Jack was sitting on one of the canvas deck chairs in the open cockpit of his boat with his laptop resting on the small dining table. Cruz had set up the boat with wireless Wi-Fi, and Jack was Skyping with his son while he tended to a small New York steak on the gas hibachi grill attached to the boat’s stern.
“Women, huh?” Chris said.
“Yeah,” Jack said, glad Chris could make a joke. “You all right with it?”
“She told me you warned her off, but she said her maternal instincts took over, and so it really wasn’t her fault that she showed up on my doorstep.”
“That’s a good one,” Jack said through a smile as he took a sip of cabernet.
“Thanks for running interference.”
“For all the good it did. How’s it going?” Jack asked, trying not to pry but needing reassurance.
“Well, I slept . . . the whole night. Till eleven o’clock. Missed two classes, but I didn’t hurt.”
“Great news, great.”
“Did you ever kill anyone, Dad?”
“What the—?”
Damn, if Chris wasn’t the master of the non sequitur, Jack thought. He took a sip of wine before answering what must have been a question weighing heavily on his son’s mind.
“Only men that needed killing,” Jack finally said. Even that answer sounded glib and he tried again. “To save a life, or to save my life.”
“The man who hit me?”
“Arturo Delgado, you mean,” Jack said quietly.
“Did you regret it?”
“My only regret is that he could only die once.”
Chris thought about that and then said, “Okay.”
His son seemed satisfied with the answer, but Jack wasn’t comfortable. He stared into his son’s eyes, wanting to divine his feelings, wanting to make sure he wasn’t adding to the scar tissue.
“I’m not crazy, Dad.”
Jack fought to keep from welling up with emotion. “I know, Chris. But you had a traumatic event. Situations like that, well, they damage more than the body.”
“That’s what the shrink, Dr. Leland, said.”
“Any soldier will tell you, it takes time to heal. You’ve got support, a family that loves you.”
“Yeah, I know about that. Talk to you later, Dad.”

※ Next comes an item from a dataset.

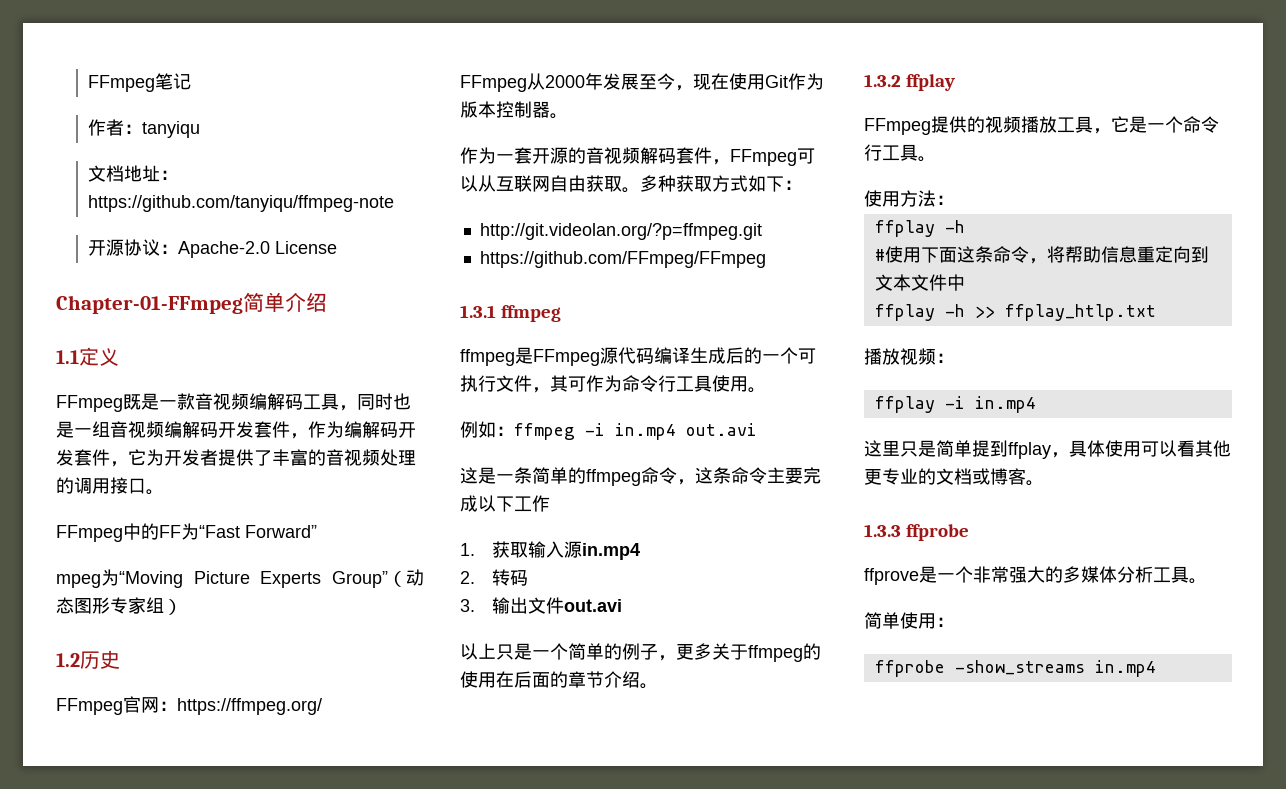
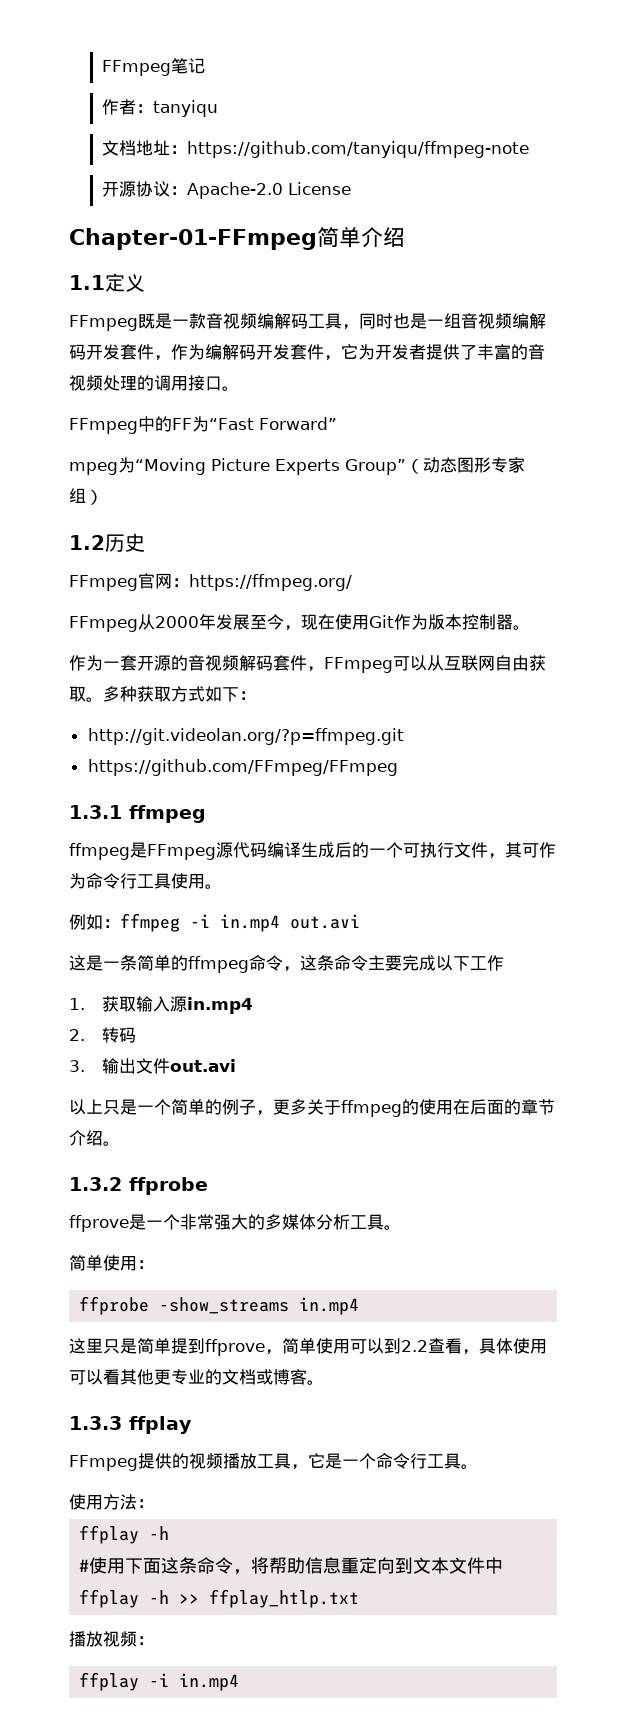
(901, 80) none -> [129,1177,208,1195] [69,1214,401,1232] [69,1255,154,1271] [79,1296,360,1315] [69,1338,547,1356] [69,1369,324,1385] [69,1416,122,1430] ffprobe // ffprove是一个非常强大的多媒体分析工具。 // 简单使用： // ffprobe -show_streams in.mp4 // 这里只是简单提到ffprove，简单使用可以到2.2查看，具体使用可以看其他更专业的文档或博客。 // 1.3.3
[864,440,1231,459] [864,468,1044,486] [864,524,970,541] [864,566,1207,585] [864,612,954,629] [874,660,1156,677] // 这里只是简单提到ffplay，具体使用可以看其他更专业的文档或博客。 // 1.3.3 ffprobe // ffprove是一个非常强大的多媒体分析工具。 // 简单使用： // ffprobe -show_streams in.mp4 -> (240, 1682) none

And Chris clicked off. His image was replaced by a graphic photo of the planet Earth, taken from space. Blue and green with white swirling clouds against a black background, evoking infinite possibilities. Jack hoped it was true.
He pulled the medium-rare steak off of the hibachi, tented it in foil to let it rest for ten.

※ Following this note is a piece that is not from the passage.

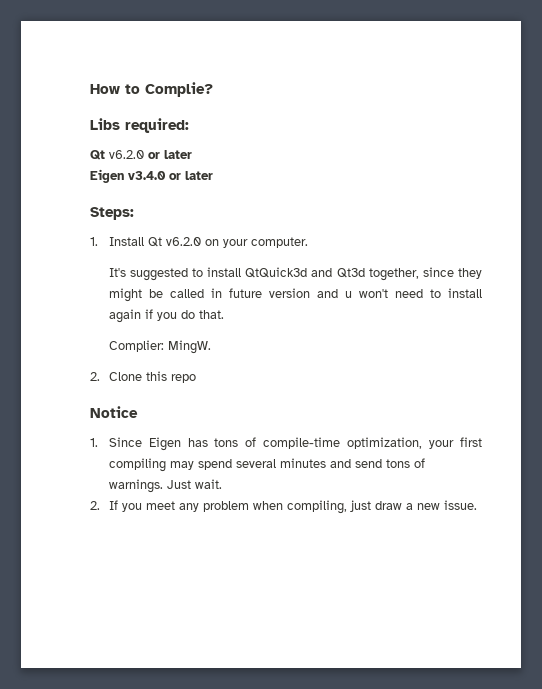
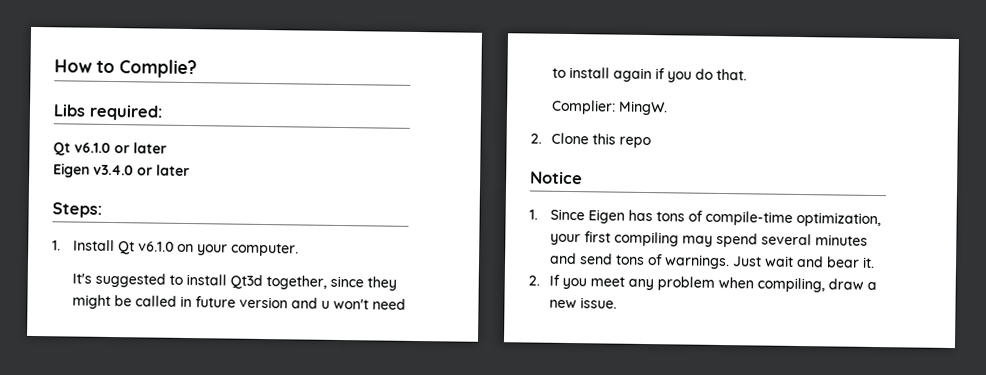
[109,150,144,159] v6.2.0 -> [74,142,111,153] v6.1.0
[165,237,201,246] v6.2.0 -> [138,241,175,252] v6.1.0
[245,267,333,278] QtQuick3d and -> (228, 279) none
[194,479,222,489] wait. -> [764,255,876,269] wait and bear it.
[349,500,371,512] just -> (826, 285) none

His cell phone rang when his wineglass was inches from his mouth. He took a quick sip, checked the incoming number, and let it go to voice mail.
Vincent Cardona was on the other end of the line, and Jack didn’t need the aggravation. He’d talk to his client when he had something of value to share.
Jack barely had time to sit back, trying to clear his head of the gunfire out on the highway, when he heard, “Yo, Jack.”
Jack closed his eyes and hoped the offending voice would go away along with the offensive person it emanated from.
“Yo, yo, Jack. Vincent Cardona would like a word.”
No such luck. Like a bad dream, the Lincoln Town Car rolled to a stop, and Vincent Cardona stepped heavily out of the rear of the car. His cousin, Frankie the Man, was late getting around the car to service the boss.
Peter cleared a path for the big men and gave Jack the
It was outta my fuckin’ hands
look
.
Seven hundred pounds of horseflesh, Jack thought as he saw the two wiseguys standing at the chain-link fence. And that’s all they could be from the look of them. No confusing the two bruisers for schoolteachers.
Not wanting to delay the inevitable, he crossed up the dock and turned the lock on the gate.
“Jack, you don’t answer your phone. Too busy?” Cardona said with all the humor of a black mamba.